Harvard’s “First Proof, Second Batch” evaluates AI performance on research-level mathematics under strict conditions. Thirty experts blind-graded solutions submitted by four leading AI systems—models from OpenAI and Google—using 10 original, unpublished problems drawn from active research (none were available in textbooks or on arXiv). Key result: the expert panel awarded passing grades on 7 of the 10 problems across the four systems tested. Earlier trial runs reportedly solved only 2 of the 10, suggesting improvements via multiple attempts or different prompting strategies, while the grading remained blind to submissions’ provenance. The organizers emphasize why unpublished problems matter: standard benchmarks often include known solution paths, but research math may involve unknown whether a solution exists at all. This second batch follows an initial evaluation conducted in February 2026, forming an ongoing framework to track whether AI performance is truly advancing at the frontier of mathematical research or merely plateauing after early benchmark gains. Overall, the exercise provides a nuanced view of AI performance: it can solve meaningful research-level tasks, but reliability is still far from uniform across problems.

Neutral

This news is not directly about crypto protocols, tokens, or regulation. It is a technology evaluation of AI performance on unpublished math problems.
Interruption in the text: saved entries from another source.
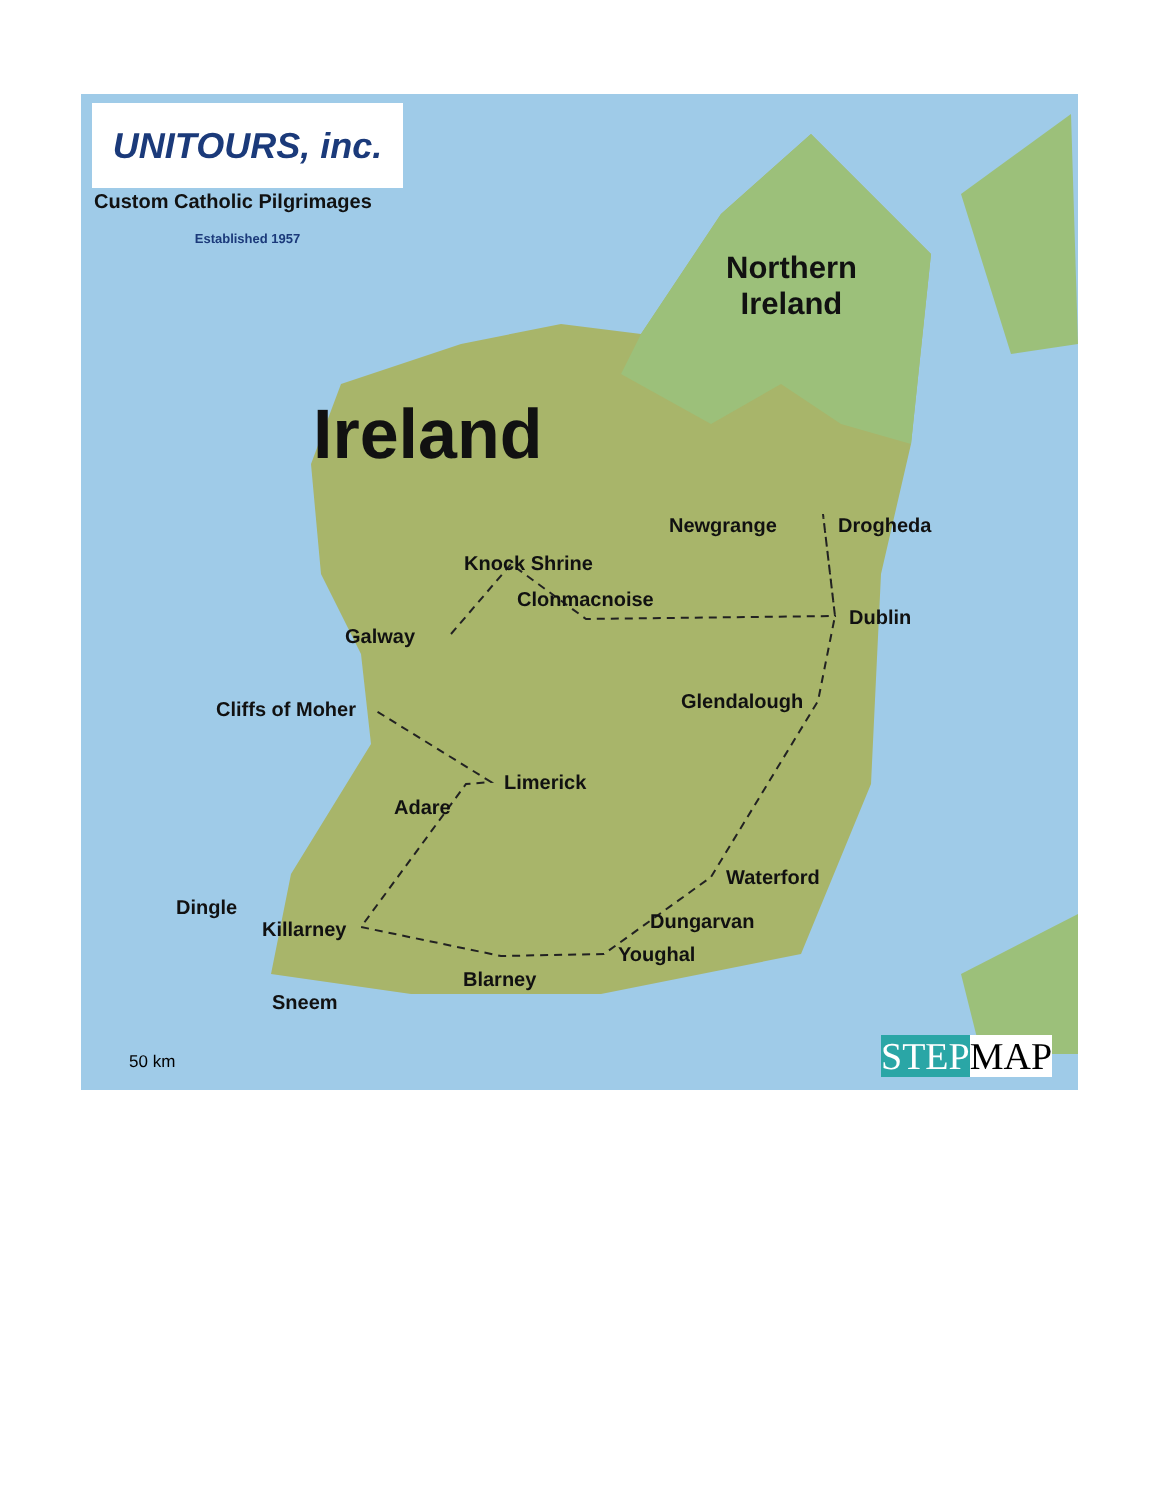UNITOURS, inc. Established 1957
Custom Catholic Pilgrimages
Northern
Ireland
Ireland
Newgrange Drogheda
Knock Shrine
Clonmacnoise
Galway
Dublin
Glendalough
Cliffs of Moher
Limerick
Adare
Waterford
Dingle
Dungarvan
Killarney
Youghal
Blarney
Sneem
50 km STEP MAP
For crypto traders, the near-term market impact is likely limited because there is no immediate linkage to BTC/ETH liquidity, stablecoins, exchange flows, or specific Web3 catalysts. However, it can be indirectly relevant through the broader “AI narrative” that sometimes boosts AI-adjacent assets. Still, this study is framed as nuanced (passing on 7/10, versus 2/10 in early trials), which is less likely to trigger a single, strong speculative impulse than a clear breakthrough announcement. Short-term: likely neutral—no direct trading trigger. Long-term: neutral-to-slightly constructive for sentiment around AI capabilities, but any effect would be gradual and sector-wide rather than coin-specific. Similar past cases where AI benchmarks improved often created short-lived hype, but sustained price impact typically required a follow-on connection to deployable products or clear token ecosystem demand—neither is present here.